Although the term “prevention” is often used to embrace the wide diversity of measures to protect persons and property its use is not recommended since it is misleading in its implicit suggestion that natural disasters are preventable. The use of the phrase reduction to explain defensive or preventive actions that lessen the scale of impact is therefore preferred. Mitigation holds all ways taken to decrease both the effects of the hazard itself and the vulnerable situation to it in order to diminish the scale of a upcoming disaster. In addition to these physical methods, mitigation should also be aimed at decreasing the physical, economic and social vulnerability to threats and the underlying causes for this vulnerability. Therefore, mitigation may include tackle issues such as possession of property, tenancy rights, wealth distribution, implementation of earthquake resistant building codes, etc.
This brings us to the all-important issue of disaster preparedness. The process embraces measures that enable governments, communities and individuals to respond rapidly to disaster situations to cope with them effectively. Preparedness includes for example, the formulation of viable emergency plans, the development of warning systems, the maintenance of inventories, public awareness and education and the training of personnel. It may also embrace search and rescue measures as well as evacuation plans for areas that may be „at risk‟ from a recurring disaster. All preparedness planning needs to be supported by appropriate rules and regulations with clear allocation of responsibilities and budgetary provision.
Early Warning
This is the process of monitoring the situation in communities or areas known to be vulnerable to slow onset hazards, and passing the knowledge of the pending hazard to people in harm’s way. To be effective, warnings must be related to mass education and training of the population who know what actions they must take when warned.
The Disaster Impact
This refers to the “real-time event of a hazard occurring and affecting elements at risk. The duration of the event will depend on the type of threat; ground shaking may only occur in a matter of seconds during an earthquake while flooding may take place over a longer sustained period.
During Disaster Phase
This refers to the first stage response to any calamity, which include for examples such as setting up control rooms, putting the contingency plan in action, issue warning, action for evacuation, taking people to safer areas, rendering medical aid to the needy etc., simultaneously rendering relief to the homeless, food, drinking water, clothing etc. to the needy, restoration of communication, disbursement of aid in cash or kind. The crisis relief activities undertaken during and immediately following a disaster, which includes immediate relief, rescue, and the damage needs assessment and debris clearance.
The Post- disaster Phase
Recovery is used to describe the activities that encompass the three overlapping phases of emergency relief, rehabilitation and reconstruction.

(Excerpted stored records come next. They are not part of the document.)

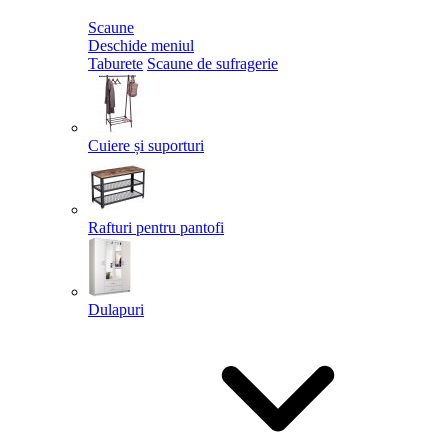
Scaune
Deschide meniul
Taburete
Scaune de sufragerie
Cuiere și suporturi
Rafturi pentru pantofi
Dulapuri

Rehabilitation includes the provision of temporary public utilities and housing as interim measures to assist long-term recovery.

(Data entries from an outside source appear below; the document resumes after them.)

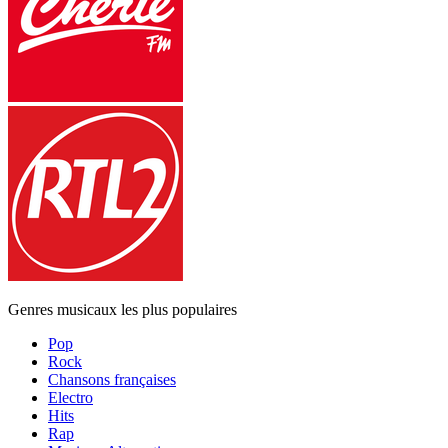
Genres musicaux les plus populaires
Pop
Rock
Chansons françaises
Electro
Hits
Rap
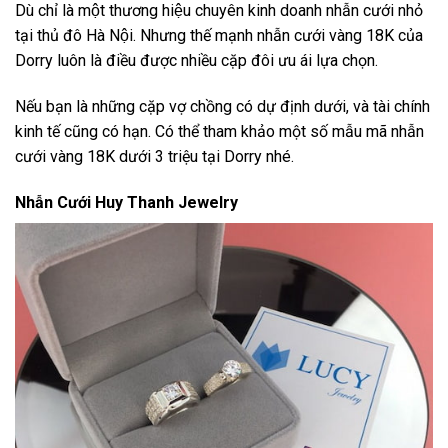
Dù chỉ là một thương hiệu chuyên kinh doanh nhẫn cưới nhỏ
tại thủ đô Hà Nội. Nhưng thế mạnh nhẫn cưới vàng 18K của
Dorry luôn là điều được nhiều cặp đôi ưu ái lựa chọn.
Nếu bạn là những cặp vợ chồng có dự định dưới, và tài chính
kinh tế cũng có hạn. Có thể tham khảo một số mẫu mã nhẫn
cưới vàng 18K dưới 3 triệu tại Dorry nhé.
Nhẫn Cưới Huy Thanh Jewelry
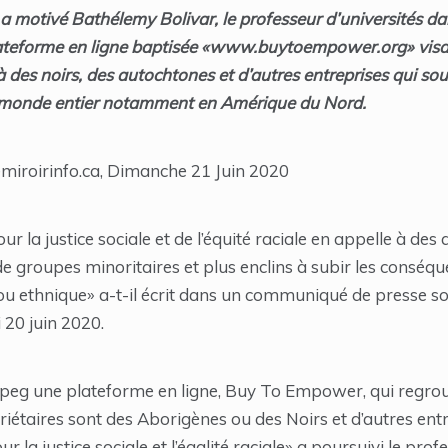
e a motivé Bathélemy Bolivar, le professeur d’universités da
lateforme en ligne baptisée «www.buytoempower.org» visa
 des noirs, des autochtones et d’autres entreprises qui sout
e monde entier notamment en Amérique du Nord.
miroirinfo.ca, Dimanche 21 Juin 2020
our la justice sociale et de l’équité raciale en appelle à de
de groupes minoritaires et plus enclins à subir les conséqu
/ou ethnique» a-t-il écrit dans un communiqué de presse s
 20 juin 2020.
nipeg une plateforme en ligne, Buy To Empower, qui regrou
riétaires sont des Aborigènes ou des Noirs et d’autres entr
r la justice sociale et l’égalité raciale» a poursuivi le prof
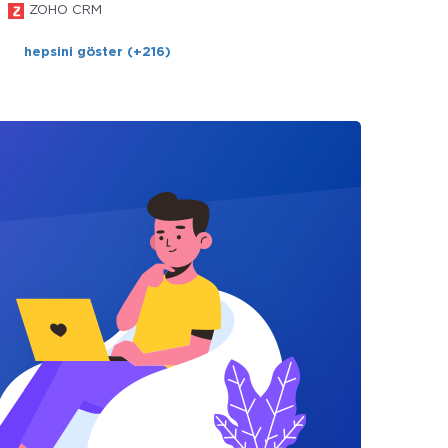
ZOHO CRM
hepsini göster (+216)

Reconstruction attempts to return communities to improved pre-disaster functioning. It includes such as the replacement of buildings; infrastructure and lifeline facilities so that long-term development prospects are enhanced rather than reproducing the same conditions, which made an area or population vulnerable in the first place.

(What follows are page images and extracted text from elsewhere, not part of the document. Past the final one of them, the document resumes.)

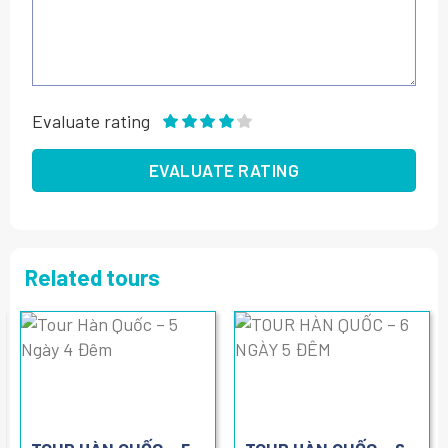
Evaluate rating
Related tours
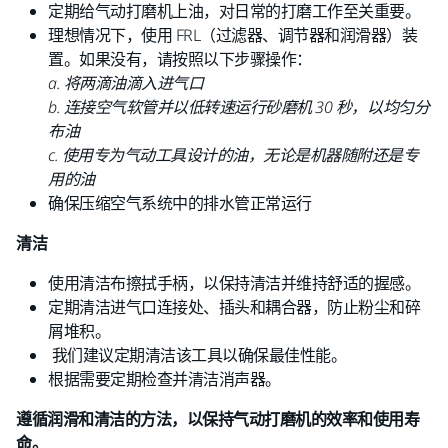
定期给气动打磨机上油，对日常的打磨工作至关重要。
理想情况下，使用 FRL（过滤器、调节器和润滑器）装
置。如果没有，请按照以下步骤操作：
a. 将两滴油滴入进气口
b. 连接空气软管并以低转速运行砂磨机 30 秒，以均匀分
布油
c. 使用专为气动工具设计的油，无论是机器随附还是专
用的油
确保压缩空气系统中的排水管正常运行
清洁
使用清洁布擦拭手柄，以保持清洁并维持舒适的握感。
定期清洁进气口连接处、插头和耦合器，防止粉尘和碎
屑堆积。
我们建议定期清洁该工具以确保最佳性能。
根据需要定期检查并清洁消声器。
遵循润滑和清洁的方法，以保持气动打磨机的效率和使用寿
命。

In an evolving economy, the development process is an ongoing activity. Long term prevention/disaster reduction measures for examples like construction of embankments against flooding, irrigation facilities as drought proofing measures, increasing plant cover to reduce the occurrences of landslides, land use planning, construction of houses capable of withstanding the onslaught of heavy rain/wind speed and shocks of earthquakes are some of the activities that can be taken up as part of the development plan.